Assignment =
All lines from the top of the records below through the line holding "nach den Rechtsakten", and only those, should be printed exactly, minus the pictures.

Data for this exercise =
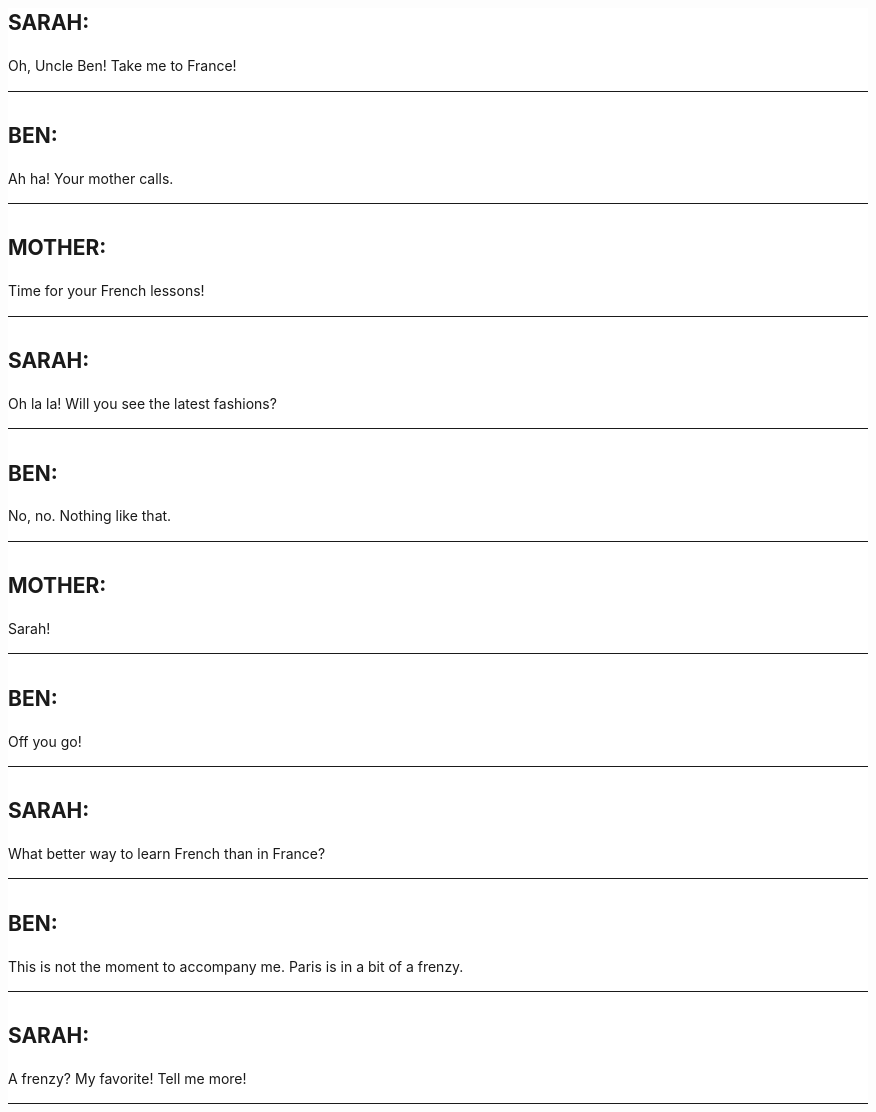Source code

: ## SARAH:
Oh, Uncle Ben! Take me to France! 

---

## BEN:
Ah ha! Your mother calls. 

---

## MOTHER:
Time for your French lessons! 

---

## SARAH:
Oh la la! Will you see the latest fashions? 

---

## BEN:
No, no. Nothing like that. 

---

## MOTHER:
Sarah! 

---

## BEN:
Off you go! 

---

## SARAH:
What better way to learn French than in France? 

---

## BEN:
This is not the moment to accompany me. Paris is in a bit of a frenzy. 

---

## SARAH:
A frenzy? My favorite! Tell me more!

---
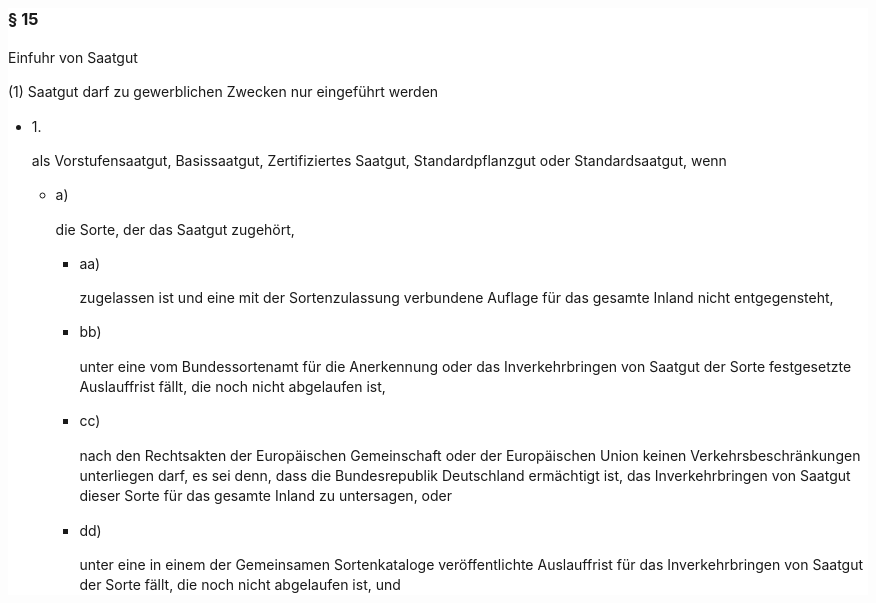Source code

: ### § 15  
Einfuhr von Saatgut

<div>

<div class="jnhtml">

<div>

<div class="jurAbsatz">

(1) Saatgut darf zu gewerblichen Zwecken nur eingeführt werden

  - 1\.
    
    <div style="">
    
    als Vorstufensaatgut, Basissaatgut, Zertifiziertes Saatgut,
    Standardpflanzgut oder Standardsaatgut, wenn
    
      - a)
        
        <div style="">
        
        die Sorte, der das Saatgut zugehört,
        
          - aa)
            
            <div style="">
            
            zugelassen ist und eine mit der Sortenzulassung verbundene
            Auflage für das gesamte Inland nicht entgegensteht,
            
            </div>
        
          - bb)
            
            <div style="">
            
            unter eine vom Bundessortenamt für die Anerkennung oder das
            Inverkehrbringen von Saatgut der Sorte festgesetzte
            Auslauffrist fällt, die noch nicht abgelaufen ist,
            
            </div>
        
          - cc)
            
            <div style="">
            
            nach den Rechtsakten der Europäischen Gemeinschaft oder der
            Europäischen Union keinen Verkehrsbeschränkungen unterliegen
            darf, es sei denn, dass die Bundesrepublik Deutschland
            ermächtigt ist, das Inverkehrbringen von Saatgut dieser
            Sorte für das gesamte Inland zu untersagen, oder
            
            </div>
        
          - dd)
            
            <div style="">
            
            unter eine in einem der Gemeinsamen Sortenkataloge
            veröffentlichte Auslauffrist für das Inverkehrbringen von
            Saatgut der Sorte fällt, die noch nicht abgelaufen ist, und
            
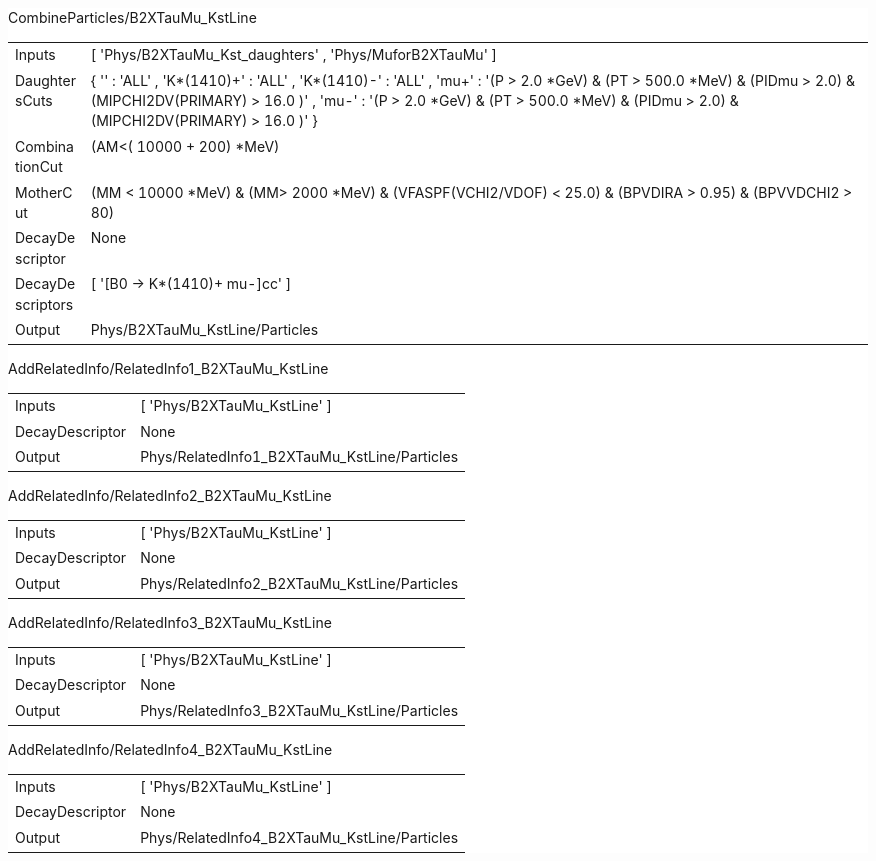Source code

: CombineParticles/B2XTauMu_KstLine

|                  |                                                                                                                                                                                                                                                                      |
|------------------|----------------------------------------------------------------------------------------------------------------------------------------------------------------------------------------------------------------------------------------------------------------------|
| Inputs           | [ 'Phys/B2XTauMu_Kst_daughters' , 'Phys/MuforB2XTauMu' ]                                                                                                                                                                                                           |
| DaughtersCuts    | { '' : 'ALL' , 'K\*(1410)+' : 'ALL' , 'K\*(1410)-' : 'ALL' , 'mu+' : '(P \> 2.0 \*GeV) & (PT \> 500.0 \*MeV) & (PIDmu \> 2.0) & (MIPCHI2DV(PRIMARY) \> 16.0 )' , 'mu-' : '(P \> 2.0 \*GeV) & (PT \> 500.0 \*MeV) & (PIDmu \> 2.0) & (MIPCHI2DV(PRIMARY) \> 16.0 )' } |
| CombinationCut   | (AM\<( 10000 + 200) \*MeV)                                                                                                                                                                                                                                           |
| MotherCut        | (MM \< 10000 \*MeV) & (MM\> 2000 \*MeV) & (VFASPF(VCHI2/VDOF) \< 25.0) & (BPVDIRA \> 0.95) & (BPVVDCHI2 \> 80)                                                                                                                                                       |
| DecayDescriptor  | None                                                                                                                                                                                                                                                                 |
| DecayDescriptors | [ '[B0 -\> K\*(1410)+ mu-]cc' ]                                                                                                                                                                                                                                  |
| Output           | Phys/B2XTauMu_KstLine/Particles                                                                                                                                                                                                                                      |

AddRelatedInfo/RelatedInfo1_B2XTauMu_KstLine

|                 |                                              |
|-----------------|----------------------------------------------|
| Inputs          | [ 'Phys/B2XTauMu_KstLine' ]                |
| DecayDescriptor | None                                         |
| Output          | Phys/RelatedInfo1_B2XTauMu_KstLine/Particles |

AddRelatedInfo/RelatedInfo2_B2XTauMu_KstLine

|                 |                                              |
|-----------------|----------------------------------------------|
| Inputs          | [ 'Phys/B2XTauMu_KstLine' ]                |
| DecayDescriptor | None                                         |
| Output          | Phys/RelatedInfo2_B2XTauMu_KstLine/Particles |

AddRelatedInfo/RelatedInfo3_B2XTauMu_KstLine

|                 |                                              |
|-----------------|----------------------------------------------|
| Inputs          | [ 'Phys/B2XTauMu_KstLine' ]                |
| DecayDescriptor | None                                         |
| Output          | Phys/RelatedInfo3_B2XTauMu_KstLine/Particles |

AddRelatedInfo/RelatedInfo4_B2XTauMu_KstLine

|                 |                                              |
|-----------------|----------------------------------------------|
| Inputs          | [ 'Phys/B2XTauMu_KstLine' ]                |
| DecayDescriptor | None                                         |
| Output          | Phys/RelatedInfo4_B2XTauMu_KstLine/Particles |
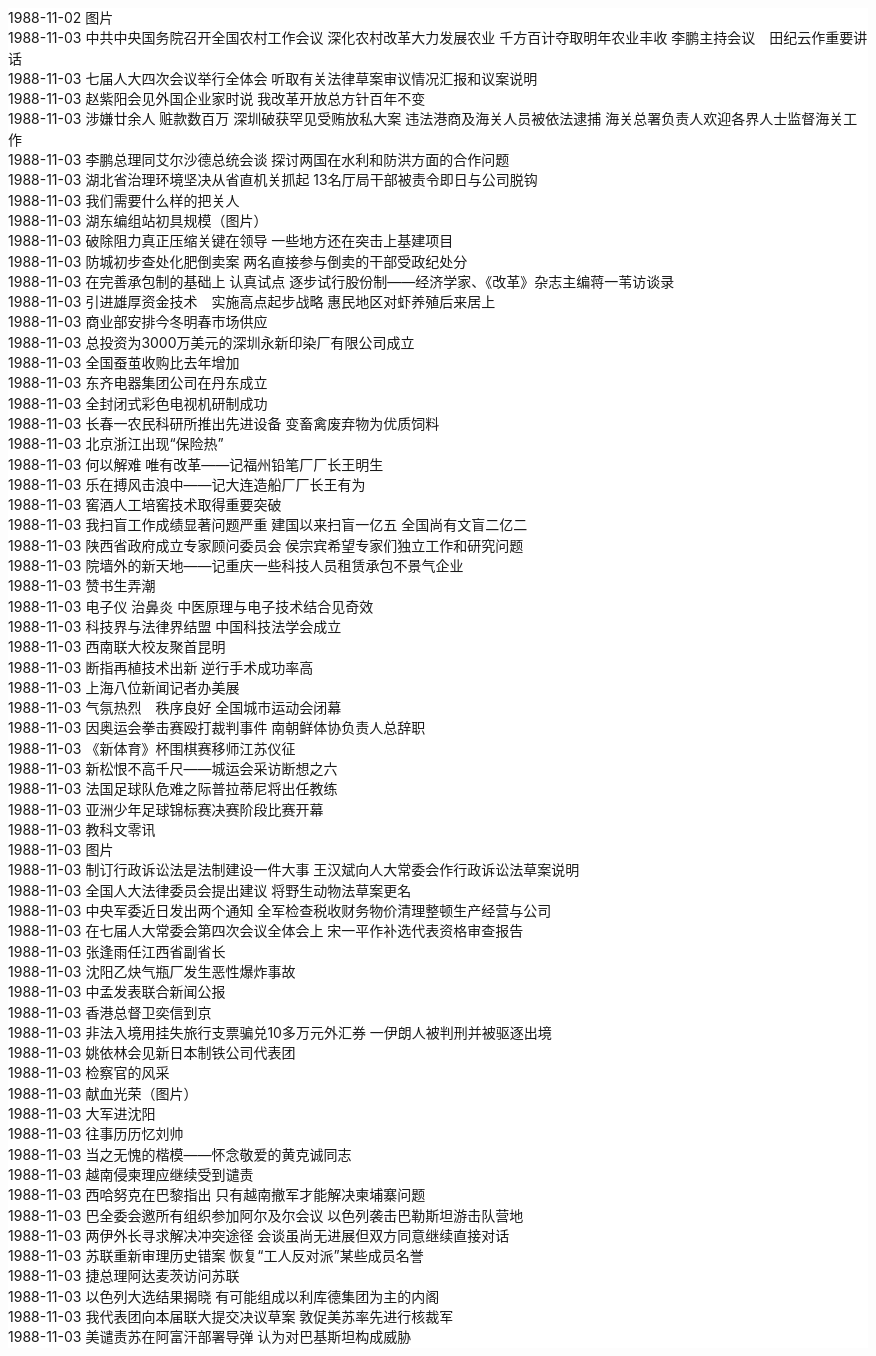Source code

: 1988-11-02 图片  
1988-11-03 中共中央国务院召开全国农村工作会议  深化农村改革大力发展农业  千方百计夺取明年农业丰收  李鹏主持会议　田纪云作重要讲话  
1988-11-03 七届人大四次会议举行全体会  听取有关法律草案审议情况汇报和议案说明  
1988-11-03 赵紫阳会见外国企业家时说  我改革开放总方针百年不变  
1988-11-03 涉嫌廿余人  赃款数百万  深圳破获罕见受贿放私大案  违法港商及海关人员被依法逮捕  海关总署负责人欢迎各界人士监督海关工作  
1988-11-03 李鹏总理同艾尔沙德总统会谈  探讨两国在水利和防洪方面的合作问题  
1988-11-03 湖北省治理环境坚决从省直机关抓起  13名厅局干部被责令即日与公司脱钩  
1988-11-03 我们需要什么样的把关人  
1988-11-03 湖东编组站初具规模（图片）  
1988-11-03 破除阻力真正压缩关键在领导  一些地方还在突击上基建项目  
1988-11-03 防城初步查处化肥倒卖案  两名直接参与倒卖的干部受政纪处分  
1988-11-03 在完善承包制的基础上  认真试点  逐步试行股份制——经济学家、《改革》杂志主编蒋一苇访谈录  
1988-11-03 引进雄厚资金技术　实施高点起步战略  惠民地区对虾养殖后来居上  
1988-11-03 商业部安排今冬明春市场供应  
1988-11-03 总投资为3000万美元的深圳永新印染厂有限公司成立  
1988-11-03 全国蚕茧收购比去年增加  
1988-11-03 东齐电器集团公司在丹东成立  
1988-11-03 全封闭式彩色电视机研制成功  
1988-11-03 长春一农民科研所推出先进设备  变畜禽废弃物为优质饲料  
1988-11-03 北京浙江出现“保险热”  
1988-11-03 何以解难  唯有改革——记福州铅笔厂厂长王明生  
1988-11-03 乐在搏风击浪中——记大连造船厂厂长王有为  
1988-11-03 窖酒人工培窖技术取得重要突破  
1988-11-03 我扫盲工作成绩显著问题严重  建国以来扫盲一亿五  全国尚有文盲二亿二  
1988-11-03 陕西省政府成立专家顾问委员会  侯宗宾希望专家们独立工作和研究问题  
1988-11-03 院墙外的新天地——记重庆一些科技人员租赁承包不景气企业  
1988-11-03 赞书生弄潮  
1988-11-03 电子仪  治鼻炎  中医原理与电子技术结合见奇效  
1988-11-03 科技界与法律界结盟  中国科技法学会成立  
1988-11-03 西南联大校友聚首昆明  
1988-11-03 断指再植技术出新  逆行手术成功率高  
1988-11-03 上海八位新闻记者办美展  
1988-11-03 气氛热烈　秩序良好  全国城市运动会闭幕  
1988-11-03 因奥运会拳击赛殴打裁判事件  南朝鲜体协负责人总辞职  
1988-11-03 《新体育》杯围棋赛移师江苏仪征  
1988-11-03 新松恨不高千尺——城运会采访断想之六  
1988-11-03 法国足球队危难之际普拉蒂尼将出任教练  
1988-11-03 亚洲少年足球锦标赛决赛阶段比赛开幕  
1988-11-03 教科文零讯  
1988-11-03 图片  
1988-11-03 制订行政诉讼法是法制建设一件大事  王汉斌向人大常委会作行政诉讼法草案说明  
1988-11-03 全国人大法律委员会提出建议  将野生动物法草案更名  
1988-11-03 中央军委近日发出两个通知  全军检查税收财务物价清理整顿生产经营与公司  
1988-11-03 在七届人大常委会第四次会议全体会上  宋一平作补选代表资格审查报告  
1988-11-03 张逢雨任江西省副省长  
1988-11-03 沈阳乙炔气瓶厂发生恶性爆炸事故  
1988-11-03 中孟发表联合新闻公报  
1988-11-03 香港总督卫奕信到京  
1988-11-03 非法入境用挂失旅行支票骗兑10多万元外汇券  一伊朗人被判刑并被驱逐出境  
1988-11-03 姚依林会见新日本制铁公司代表团  
1988-11-03 检察官的风采  
1988-11-03 献血光荣（图片）  
1988-11-03 大军进沈阳  
1988-11-03 往事历历忆刘帅  
1988-11-03 当之无愧的楷模——怀念敬爱的黄克诚同志  
1988-11-03 越南侵柬理应继续受到谴责  
1988-11-03 西哈努克在巴黎指出  只有越南撤军才能解决柬埔寨问题  
1988-11-03 巴全委会邀所有组织参加阿尔及尔会议  以色列袭击巴勒斯坦游击队营地  
1988-11-03 两伊外长寻求解决冲突途径  会谈虽尚无进展但双方同意继续直接对话  
1988-11-03 苏联重新审理历史错案  恢复“工人反对派”某些成员名誉  
1988-11-03 捷总理阿达麦茨访问苏联  
1988-11-03 以色列大选结果揭晓  有可能组成以利库德集团为主的内阁  
1988-11-03 我代表团向本届联大提交决议草案  敦促美苏率先进行核裁军  
1988-11-03 美谴责苏在阿富汗部署导弹  认为对巴基斯坦构成威胁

Written answer =
Source code

: ## SARAH:
Oh, Uncle Ben! Take me to France! 

---

## BEN:
Ah ha! Your mother calls. 

---

## MOTHER:
Time for your French lessons! 

---

## SARAH:
Oh la la! Will you see the latest fashions? 

---

## BEN:
No, no. Nothing like that. 

---

## MOTHER:
Sarah! 

---

## BEN:
Off you go! 

---

## SARAH:
What better way to learn French than in France? 

---

## BEN:
This is not the moment to accompany me. Paris is in a bit of a frenzy. 

---

## SARAH:
A frenzy? My favorite! Tell me more!

---
Source code

: ### § 15  
Einfuhr von Saatgut

<div>

<div class="jnhtml">

<div>

<div class="jurAbsatz">

(1) Saatgut darf zu gewerblichen Zwecken nur eingeführt werden

  - 1\.
    
    <div style="">
    
    als Vorstufensaatgut, Basissaatgut, Zertifiziertes Saatgut,
    Standardpflanzgut oder Standardsaatgut, wenn
    
      - a)
        
        <div style="">
        
        die Sorte, der das Saatgut zugehört,
        
          - aa)
            
            <div style="">
            
            zugelassen ist und eine mit der Sortenzulassung verbundene
            Auflage für das gesamte Inland nicht entgegensteht,
            
            </div>
        
          - bb)
            
            <div style="">
            
            unter eine vom Bundessortenamt für die Anerkennung oder das
            Inverkehrbringen von Saatgut der Sorte festgesetzte
            Auslauffrist fällt, die noch nicht abgelaufen ist,
            
            </div>
        
          - cc)
            
            <div style="">
            
            nach den Rechtsakten der Europäischen Gemeinschaft oder der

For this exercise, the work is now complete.